On Thu, 20 Dec 2018 08:19:58 -0000, gregz wrote:

Clare Snyder wrote:
On Wed, 19 Dec 2018 19:34:57 -0000, "William Gothberg" "William
wrote:

On Wed, 19 Dec 2018 18:03:19 -0000, Clark W. Griswold wrote:

On 12/19/2018 11:36 AM, William Gothberg wrote:
On Wed, 19 Dec 2018 16:18:29 -0000, Mark Lloyd wrote:

On 12/19/18 5:23 AM, William Gothberg wrote:
Do switch mode power supplies flicker in time with mains? Specifically
LED power supplies in commercially available domestic lamps. By in
time, I don't mean at the same 50/60Hz, but anchored to it. I.e. if you
have several such lamps each with their own built in supply, will they
all flicker in time, using the mains frequency to keep them in time, or
will they be random, making the room overall not flicker due to them all
being random? And is there any way I can test this? I tried taking
photos of them, but my camera only goes as fast as 1/2000th of a second,
which shows all the lights at the same brightness each time, I suspect
the flicker is above 2000Hz.

I once had an audio amplifier with a solar cell rather than a microphone
for the input transducer. This made it possible to listen to light. The
sun is steady, incandescent lights (AC powered) hum.

That was 40 years ago. Maybe something like that would work today.

The trouble is I want to compare 2kHz+ from one light with 2kHz+ from
a neighbouring light and see if they're in sync.

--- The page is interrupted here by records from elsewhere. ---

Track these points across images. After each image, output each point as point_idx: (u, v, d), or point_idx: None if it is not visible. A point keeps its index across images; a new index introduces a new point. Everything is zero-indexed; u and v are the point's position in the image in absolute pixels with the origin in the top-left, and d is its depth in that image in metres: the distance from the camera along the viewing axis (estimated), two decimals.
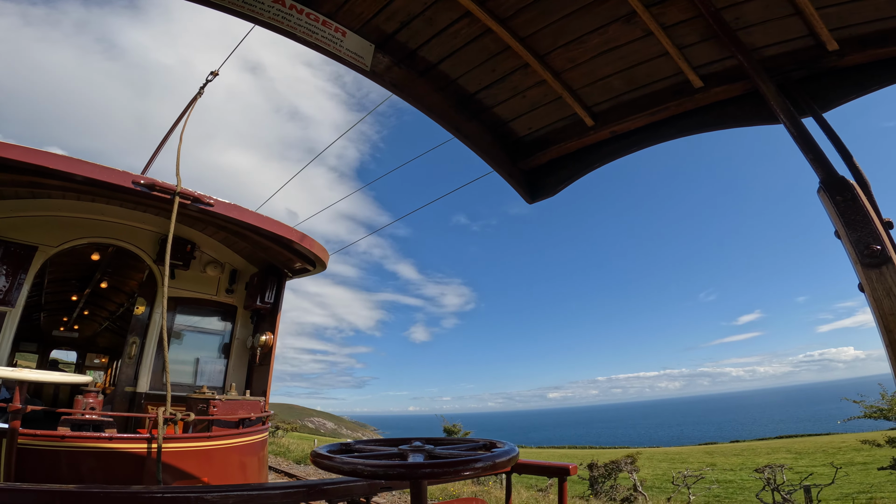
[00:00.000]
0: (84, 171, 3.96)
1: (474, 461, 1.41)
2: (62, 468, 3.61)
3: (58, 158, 3.85)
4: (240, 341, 6.33)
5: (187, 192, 4.45)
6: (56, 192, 4.96)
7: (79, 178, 3.99)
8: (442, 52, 2.81)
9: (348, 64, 2.68)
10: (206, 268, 6.14)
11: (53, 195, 5.02)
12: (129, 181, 4.19)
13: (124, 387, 5.53)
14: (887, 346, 1.53)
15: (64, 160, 3.89)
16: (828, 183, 1.80)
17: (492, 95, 3.09)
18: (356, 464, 1.41)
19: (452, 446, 1.79)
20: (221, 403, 4.70)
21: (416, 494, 1.59)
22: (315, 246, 5.55)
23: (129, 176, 4.21)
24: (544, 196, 3.36)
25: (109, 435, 3.82)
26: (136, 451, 3.86)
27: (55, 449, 3.60)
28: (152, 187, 4.28)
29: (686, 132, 2.70)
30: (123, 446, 3.83)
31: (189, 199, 4.47)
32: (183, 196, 4.40)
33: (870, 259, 1.62)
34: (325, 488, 2.27)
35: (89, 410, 4.02)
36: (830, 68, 2.18)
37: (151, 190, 4.28)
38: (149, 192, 4.27)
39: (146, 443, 3.90)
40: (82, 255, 7.71)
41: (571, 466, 2.89)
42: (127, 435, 3.92)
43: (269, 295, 6.03)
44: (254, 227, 5.06)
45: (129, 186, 4.19)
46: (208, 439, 4.39)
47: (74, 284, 10.37)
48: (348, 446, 1.84)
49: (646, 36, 2.52)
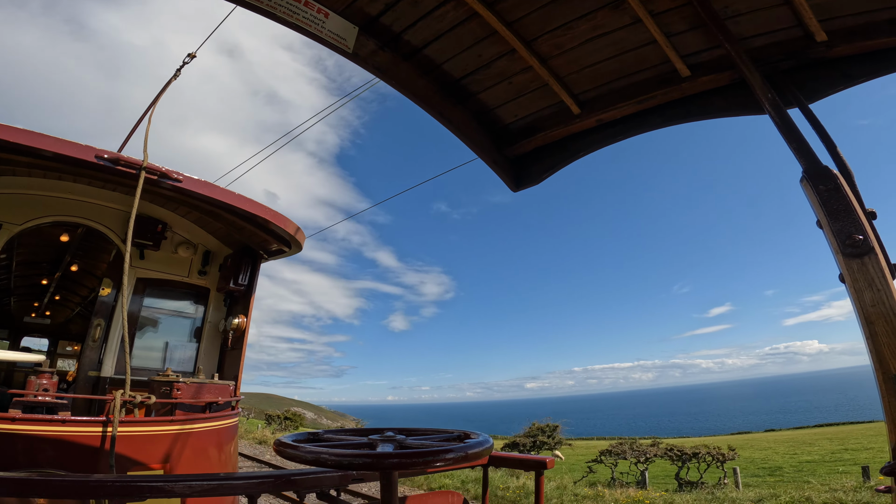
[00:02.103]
0: (46, 144, 3.77)
1: (445, 452, 1.35)
2: (14, 452, 3.45)
3: (20, 132, 3.67)
4: (212, 325, 6.15)
5: (154, 168, 4.25)
6: (21, 170, 4.75)
7: (44, 154, 3.81)
8: (427, 35, 2.73)
9: (331, 46, 2.58)
10: (178, 248, 5.93)
11: (18, 172, 4.80)
12: (93, 155, 4.00)
13: (87, 371, 5.31)
14: (867, 337, 1.53)
15: (27, 134, 3.71)
16: (811, 172, 1.79)
17: (477, 81, 3.03)
18: (320, 453, 1.34)
19: (425, 437, 1.74)
20: (186, 386, 4.51)
21: (385, 486, 1.53)
22: (290, 225, 5.40)
23: (93, 150, 4.03)
24: (529, 184, 3.31)
25: (62, 418, 3.64)
26: (90, 434, 3.68)
27: (4, 432, 3.42)
28: (116, 162, 4.08)
29: (672, 121, 2.67)
30: (77, 430, 3.65)
31: (156, 175, 4.27)
32: (149, 171, 4.20)
33: (851, 249, 1.61)
34: (295, 479, 2.19)
35: (42, 392, 3.84)
36: (818, 59, 2.17)
37: (116, 164, 4.08)
38: (113, 166, 4.07)
39: (101, 426, 3.72)
40: (51, 236, 7.40)
41: (548, 460, 2.88)
42: (81, 418, 3.74)
43: (243, 277, 5.84)
44: (226, 206, 4.88)
45: (93, 161, 4.00)
46: (170, 424, 4.22)
47: (45, 267, 10.01)
48: (316, 435, 1.76)
49: (634, 23, 2.48)
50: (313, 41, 2.57)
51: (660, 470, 16.72)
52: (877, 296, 1.54)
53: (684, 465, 14.48)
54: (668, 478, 15.35)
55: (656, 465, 16.10)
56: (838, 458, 17.64)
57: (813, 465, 17.07)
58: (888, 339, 1.51)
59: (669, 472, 15.39)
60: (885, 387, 1.53)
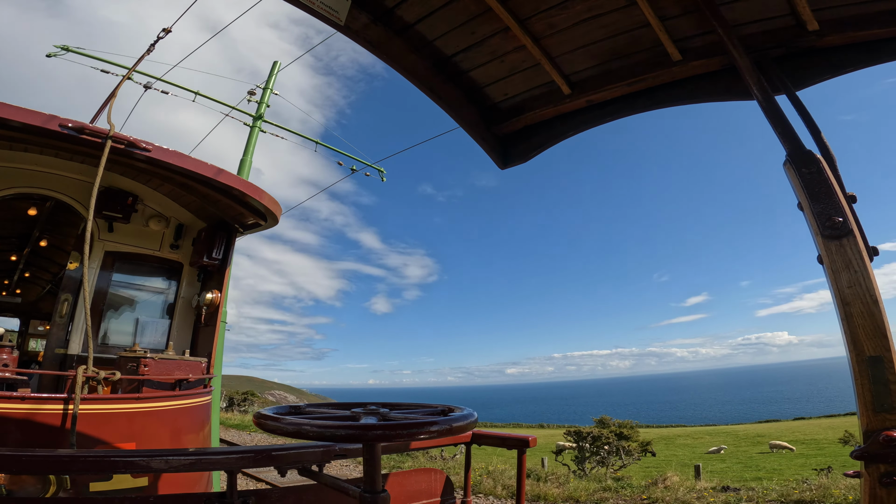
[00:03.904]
0: (9, 114, 3.61)
1: (430, 424, 1.35)
2: None
3: None
4: (185, 300, 6.00)
5: (120, 136, 4.07)
6: None
7: (9, 124, 3.65)
8: (421, 11, 2.66)
9: (322, 18, 2.49)
10: (149, 222, 5.74)
11: None
12: (56, 124, 3.83)
13: (55, 348, 5.13)
14: (843, 318, 1.57)
15: None
16: (794, 156, 1.82)
17: (469, 59, 2.99)
18: (301, 424, 1.32)
19: (409, 410, 1.74)
20: (154, 363, 4.39)
21: (368, 459, 1.53)
22: (265, 197, 5.27)
23: (57, 119, 3.85)
24: (517, 162, 3.32)
25: (21, 395, 3.52)
26: (51, 412, 3.56)
27: None
28: (81, 130, 3.91)
29: (661, 104, 2.69)
30: (37, 407, 3.53)
31: (122, 144, 4.10)
32: (116, 140, 4.03)
33: (831, 231, 1.65)
34: (275, 454, 2.17)
35: (1, 367, 3.72)
36: (808, 48, 2.20)
37: (80, 133, 3.91)
38: (77, 135, 3.91)
39: (63, 404, 3.60)
40: (18, 210, 7.07)
41: (531, 438, 2.92)
42: (41, 395, 3.63)
43: (217, 251, 5.68)
44: (200, 177, 4.73)
45: (56, 130, 3.83)
46: (136, 401, 4.11)
47: (13, 243, 9.57)
48: (298, 409, 1.74)
49: (629, 5, 2.47)
50: (304, 13, 2.48)
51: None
52: (854, 277, 1.58)
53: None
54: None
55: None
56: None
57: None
58: (863, 321, 1.56)
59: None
60: (858, 368, 1.58)
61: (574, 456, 15.98)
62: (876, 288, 1.60)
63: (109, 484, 3.60)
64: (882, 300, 1.60)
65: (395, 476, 2.83)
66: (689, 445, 25.29)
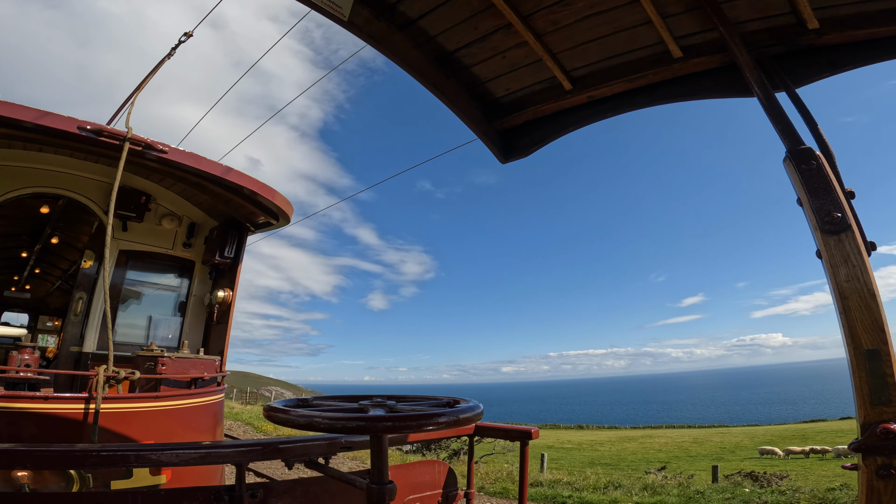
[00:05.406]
0: (28, 116, 3.69)
1: (437, 415, 1.37)
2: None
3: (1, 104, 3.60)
4: (197, 298, 6.08)
5: (138, 139, 4.17)
6: (1, 141, 4.63)
7: (24, 125, 3.73)
8: (423, 6, 2.69)
9: (325, 13, 2.52)
10: (162, 220, 5.82)
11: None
12: (75, 127, 3.93)
13: (70, 346, 5.24)
14: (840, 312, 1.59)
15: (7, 106, 3.64)
16: (794, 152, 1.84)
17: (471, 54, 3.01)
18: (312, 416, 1.34)
19: (415, 402, 1.76)
20: (171, 362, 4.48)
21: (376, 450, 1.55)
22: (277, 197, 5.35)
23: (76, 122, 3.96)
24: (518, 156, 3.35)
25: (45, 395, 3.60)
26: (73, 411, 3.65)
27: None
28: (99, 133, 4.02)
29: (661, 101, 2.71)
30: (60, 406, 3.62)
31: (140, 146, 4.19)
32: (134, 142, 4.12)
33: (829, 226, 1.67)
34: (282, 447, 2.20)
35: (24, 368, 3.75)
36: (808, 46, 2.21)
37: (98, 136, 4.01)
38: (96, 137, 4.01)
39: (84, 403, 3.68)
40: (31, 208, 7.20)
41: (533, 430, 2.95)
42: (63, 395, 3.71)
43: (229, 250, 5.77)
44: (213, 177, 4.81)
45: (75, 132, 3.93)
46: (155, 400, 4.20)
47: (24, 240, 9.77)
48: (306, 401, 1.76)
49: (631, 3, 2.49)
50: (306, 6, 2.50)
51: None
52: (851, 271, 1.61)
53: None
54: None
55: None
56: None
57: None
58: (861, 315, 1.58)
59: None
60: (856, 362, 1.60)
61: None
62: (874, 282, 1.62)
63: (130, 482, 3.64)
64: (879, 294, 1.63)
65: (399, 468, 2.86)
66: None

Maybe use a dual trace oscilloscope?

Haven't got one unfortunately.

Since this landed in alt.home.repair, I gotta ask. Do you have
single-phase or two-phase?

Single. I'm in the UK.

so 50 Htz - you can almost see an incandescent flicker at that
frequency (at 25 you could)

(also rules out the previously mentioned "engineer friend")


Lights flicker at twice the frequency, once for positive cycle, and once
for negative cycle. LEDs only once unles using a bridge rectifier, or
steady on using DC. Even though blinking they look normal straight on, my
brain says something is wrong


Some brains (or eyes) seem to be faster than others. I can easily (and annoyingly) see flicker on CRT monitors below 90Hz, others don't even see the 50 or 60Hz ones. I can see flicker on 80% of car LED lights, others don't see any. Designers really ought to account for those of us with better eyesight.